Whereas ‘international opinion’ believed we had to cut off Israel, Trump armed the Jewish state, bombed Iran, and squeezed Qatar to bring Hamas to heel.
The “cease-fire now” crowd finally got its cease-fire, although not the way it hoped.
Israel and Hamas have agreed to stop the fighting in Gaza, while the terror group will release all Israeli hostages in exchange for Palestinian prisoners held by Israel.
There’s always a chance the agreement falls apart. Still, it isn’t creating jubilation from all the people who have been braying for Israel to end the war. There are two reasons — one is that the deal is favorable for Israel, and the other is that the deal’s architect is a president of the United States whom the fiercest advocates of a cease-fire hate.
If it holds, the agreement is the biggest victory yet for Donald Trump’s hyperactive, transactional diplomacy.
A lifetime of maneuvering for advantage in the real estate and media worlds in New York City — searching for and using every ounce of leverage — was better preparation for high-level international diplomacy than if Trump had spent a lifetime on the Senate Foreign Relations Committee.
Whereas “international opinion” believed we had to isolate and cut off Israel, Trump armed the Jewish state, bombed Iran, and squeezed Qatar to bring Hamas to heel — and it worked. The deal is a tribute to avoiding the well-worn ruts of Middle East diplomacy.
As for Israel, it needed to find a way out of a conflict that had become a PR disaster. Getting the hostages back is an important national goal, even if the exchange is lopsided (these swaps always are). Meanwhile, Israel will pull back to an agreed-upon line but still hold an estimated 53 percent of Gaza as a security buffer. Even if things eventually go south again, Israel has bought time by decimating Hamas and significantly diminishing the threats from Iran and Hezbollah.
It is certainly true that phase 2 of the deal, which is supposed to disarm Hamas and establish a technocratic Palestinian government in Gaza, will be much more difficult to pull off. If it were to come to fruition, though, it would be transformative for Israel’s security and for the lives of Gazans.
There will presumably be no speeches at Hollywood awards ceremonies crediting Trump for his peacemaking. Among other things, there’s too much cognitive dissonance in saying, “I think President Trump is a dangerous fascist — but appreciate how bound and determined he is to end conflicts around the world.”
Trump is a gonzo version of standard U.S. foreign policy.
All American presidents want to make peace in the Middle East, and all want, whether they say it or not, to win the Nobel Peace Prize.

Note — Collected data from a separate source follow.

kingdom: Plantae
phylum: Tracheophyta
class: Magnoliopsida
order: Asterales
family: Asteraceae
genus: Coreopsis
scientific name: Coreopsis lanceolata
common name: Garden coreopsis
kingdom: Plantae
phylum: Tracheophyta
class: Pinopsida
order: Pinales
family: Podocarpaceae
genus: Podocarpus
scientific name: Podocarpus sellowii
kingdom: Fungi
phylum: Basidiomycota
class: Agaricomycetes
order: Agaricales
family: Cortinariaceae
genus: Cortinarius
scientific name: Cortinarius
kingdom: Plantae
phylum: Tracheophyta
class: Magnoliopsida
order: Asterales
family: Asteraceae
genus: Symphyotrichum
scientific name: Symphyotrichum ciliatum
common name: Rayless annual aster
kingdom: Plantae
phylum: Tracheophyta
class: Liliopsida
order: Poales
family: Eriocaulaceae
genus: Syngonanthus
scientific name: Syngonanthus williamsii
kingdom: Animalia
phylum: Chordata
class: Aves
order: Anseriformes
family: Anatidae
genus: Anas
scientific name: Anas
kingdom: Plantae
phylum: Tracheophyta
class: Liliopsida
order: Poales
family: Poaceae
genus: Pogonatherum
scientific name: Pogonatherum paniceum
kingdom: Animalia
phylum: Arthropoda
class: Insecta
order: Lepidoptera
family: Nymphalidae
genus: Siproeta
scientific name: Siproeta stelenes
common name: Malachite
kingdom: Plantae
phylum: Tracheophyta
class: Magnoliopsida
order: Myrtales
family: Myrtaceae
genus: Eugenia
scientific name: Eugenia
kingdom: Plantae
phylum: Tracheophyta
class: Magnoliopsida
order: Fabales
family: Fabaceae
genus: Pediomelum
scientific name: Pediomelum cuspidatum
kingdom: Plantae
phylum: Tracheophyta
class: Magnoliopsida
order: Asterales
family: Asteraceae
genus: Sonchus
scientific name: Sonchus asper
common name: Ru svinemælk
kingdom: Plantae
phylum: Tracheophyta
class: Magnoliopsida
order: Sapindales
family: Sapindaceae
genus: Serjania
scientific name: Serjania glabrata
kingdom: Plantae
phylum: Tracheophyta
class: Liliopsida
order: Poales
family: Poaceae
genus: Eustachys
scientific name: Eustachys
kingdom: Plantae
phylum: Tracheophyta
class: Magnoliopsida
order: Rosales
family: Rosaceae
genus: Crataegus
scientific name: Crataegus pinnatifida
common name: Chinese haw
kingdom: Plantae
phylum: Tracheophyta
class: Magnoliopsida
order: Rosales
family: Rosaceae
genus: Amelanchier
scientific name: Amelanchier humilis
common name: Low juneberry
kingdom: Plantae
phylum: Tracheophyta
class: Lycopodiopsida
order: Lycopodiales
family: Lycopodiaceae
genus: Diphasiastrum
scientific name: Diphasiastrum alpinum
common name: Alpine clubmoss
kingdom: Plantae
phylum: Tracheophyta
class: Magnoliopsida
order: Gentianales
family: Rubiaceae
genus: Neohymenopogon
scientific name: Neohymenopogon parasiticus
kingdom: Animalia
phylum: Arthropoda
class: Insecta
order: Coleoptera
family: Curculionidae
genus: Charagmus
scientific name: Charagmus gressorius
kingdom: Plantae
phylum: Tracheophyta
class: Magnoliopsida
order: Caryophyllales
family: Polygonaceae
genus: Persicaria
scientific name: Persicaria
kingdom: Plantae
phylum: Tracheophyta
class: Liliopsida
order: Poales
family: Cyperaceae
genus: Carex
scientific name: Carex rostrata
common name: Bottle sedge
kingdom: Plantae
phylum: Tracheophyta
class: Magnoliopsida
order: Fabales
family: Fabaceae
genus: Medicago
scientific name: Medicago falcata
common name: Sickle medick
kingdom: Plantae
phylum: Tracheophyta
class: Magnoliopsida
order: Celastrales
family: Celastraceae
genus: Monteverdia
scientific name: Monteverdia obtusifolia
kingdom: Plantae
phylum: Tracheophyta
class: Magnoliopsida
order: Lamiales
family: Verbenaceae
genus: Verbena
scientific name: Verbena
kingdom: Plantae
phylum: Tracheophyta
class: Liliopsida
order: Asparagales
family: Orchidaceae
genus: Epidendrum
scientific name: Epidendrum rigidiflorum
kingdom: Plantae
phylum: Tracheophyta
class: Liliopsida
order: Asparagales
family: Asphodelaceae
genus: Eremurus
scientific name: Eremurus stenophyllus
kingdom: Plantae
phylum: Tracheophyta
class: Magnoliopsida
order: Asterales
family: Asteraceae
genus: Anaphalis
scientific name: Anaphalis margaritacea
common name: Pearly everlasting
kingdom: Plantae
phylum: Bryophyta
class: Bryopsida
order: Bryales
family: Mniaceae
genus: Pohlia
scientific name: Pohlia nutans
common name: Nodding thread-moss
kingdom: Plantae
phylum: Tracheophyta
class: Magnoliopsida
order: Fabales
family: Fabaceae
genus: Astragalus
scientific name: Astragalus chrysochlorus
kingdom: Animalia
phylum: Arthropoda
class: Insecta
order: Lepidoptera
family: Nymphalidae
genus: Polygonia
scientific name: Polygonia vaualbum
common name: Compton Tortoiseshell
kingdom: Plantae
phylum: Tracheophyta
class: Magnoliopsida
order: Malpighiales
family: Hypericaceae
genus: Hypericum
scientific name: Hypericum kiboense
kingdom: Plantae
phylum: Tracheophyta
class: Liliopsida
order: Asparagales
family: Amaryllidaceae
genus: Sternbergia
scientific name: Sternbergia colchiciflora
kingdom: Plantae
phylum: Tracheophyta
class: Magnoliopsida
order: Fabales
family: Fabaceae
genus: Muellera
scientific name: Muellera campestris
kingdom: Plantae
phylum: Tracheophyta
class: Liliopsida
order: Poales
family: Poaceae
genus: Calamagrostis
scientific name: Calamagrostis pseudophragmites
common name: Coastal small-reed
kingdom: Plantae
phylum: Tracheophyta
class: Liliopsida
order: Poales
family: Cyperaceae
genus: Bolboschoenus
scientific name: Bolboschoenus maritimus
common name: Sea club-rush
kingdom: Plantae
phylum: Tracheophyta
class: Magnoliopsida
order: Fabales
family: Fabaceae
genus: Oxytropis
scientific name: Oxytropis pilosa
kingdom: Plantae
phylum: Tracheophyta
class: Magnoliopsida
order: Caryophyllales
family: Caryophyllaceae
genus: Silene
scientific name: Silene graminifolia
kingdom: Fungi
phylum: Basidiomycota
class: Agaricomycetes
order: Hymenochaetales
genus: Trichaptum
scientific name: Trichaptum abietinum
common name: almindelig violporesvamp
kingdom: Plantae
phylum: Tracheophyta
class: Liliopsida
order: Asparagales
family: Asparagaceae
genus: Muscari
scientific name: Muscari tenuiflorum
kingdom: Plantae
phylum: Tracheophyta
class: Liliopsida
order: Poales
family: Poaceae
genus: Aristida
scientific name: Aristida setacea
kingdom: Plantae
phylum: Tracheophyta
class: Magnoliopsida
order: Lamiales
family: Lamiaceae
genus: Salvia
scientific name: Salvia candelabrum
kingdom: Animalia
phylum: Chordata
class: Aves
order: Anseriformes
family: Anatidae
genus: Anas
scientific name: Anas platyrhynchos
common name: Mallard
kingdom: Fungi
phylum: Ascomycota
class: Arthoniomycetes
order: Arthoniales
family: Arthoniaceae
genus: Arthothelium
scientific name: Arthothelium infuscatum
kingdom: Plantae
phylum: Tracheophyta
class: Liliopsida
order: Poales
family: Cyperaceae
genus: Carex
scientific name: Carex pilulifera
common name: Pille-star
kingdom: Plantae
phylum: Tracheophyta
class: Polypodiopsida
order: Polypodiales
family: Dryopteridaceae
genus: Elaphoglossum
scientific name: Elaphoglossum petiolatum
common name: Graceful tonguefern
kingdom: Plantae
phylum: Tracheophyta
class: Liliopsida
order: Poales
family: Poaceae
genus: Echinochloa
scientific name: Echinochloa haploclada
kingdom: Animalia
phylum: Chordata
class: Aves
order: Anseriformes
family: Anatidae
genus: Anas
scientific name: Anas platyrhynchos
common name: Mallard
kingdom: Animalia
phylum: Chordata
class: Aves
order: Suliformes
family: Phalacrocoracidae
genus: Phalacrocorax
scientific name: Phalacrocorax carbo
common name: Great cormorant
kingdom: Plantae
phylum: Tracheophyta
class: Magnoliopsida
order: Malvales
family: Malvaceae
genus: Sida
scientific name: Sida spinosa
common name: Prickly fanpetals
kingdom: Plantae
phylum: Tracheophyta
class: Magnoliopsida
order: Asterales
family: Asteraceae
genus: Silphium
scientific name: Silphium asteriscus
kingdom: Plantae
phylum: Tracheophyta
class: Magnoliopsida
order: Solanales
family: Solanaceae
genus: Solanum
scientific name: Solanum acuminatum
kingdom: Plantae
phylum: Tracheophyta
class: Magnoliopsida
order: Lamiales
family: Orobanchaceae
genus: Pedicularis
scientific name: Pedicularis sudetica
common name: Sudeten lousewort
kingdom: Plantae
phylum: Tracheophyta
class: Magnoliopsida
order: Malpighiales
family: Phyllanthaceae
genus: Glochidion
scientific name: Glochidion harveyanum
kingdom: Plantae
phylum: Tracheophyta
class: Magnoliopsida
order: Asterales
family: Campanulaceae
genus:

What’s different about Trump is his methods, and his openness about seeking a call from the Nobel committee.
A hallmark of his policymaking at its best is an unwillingness to take “no” for an answer, an unremitting sense of urgency, and a creativity that is considered unrealistic or reckless by conventional metrics. We saw it during his first term with his success securing the border, with the historic achievement of Operation Warp Speed, and with the Abraham Accords.
“The reasonable man adapts himself to the world,” George Bernard Shaw maintained; “the unreasonable one persists in trying to adapt the world to himself. Therefore, all progress depends on the unreasonable man.”
In this sense, Trump is usefully unreasonable. Everyone around the world needs to be a little afraid of him, while he is willing to talk to anyone or consider anything. His optimism can be misplaced (the Ukraine war was a tougher nut than he thought), and his highly personalized diplomacy can misfire (he got unnecessarily crosswise with Indian Prime Minister Narendra Modi), but he can also prove all his doubters wrong.
The Washington cliché is that there is no limit to the good you can do if you don’t care who gets the credit. Trump shows, to the contrary, that sometimes there is no limit to the good you can do if you want all the credit.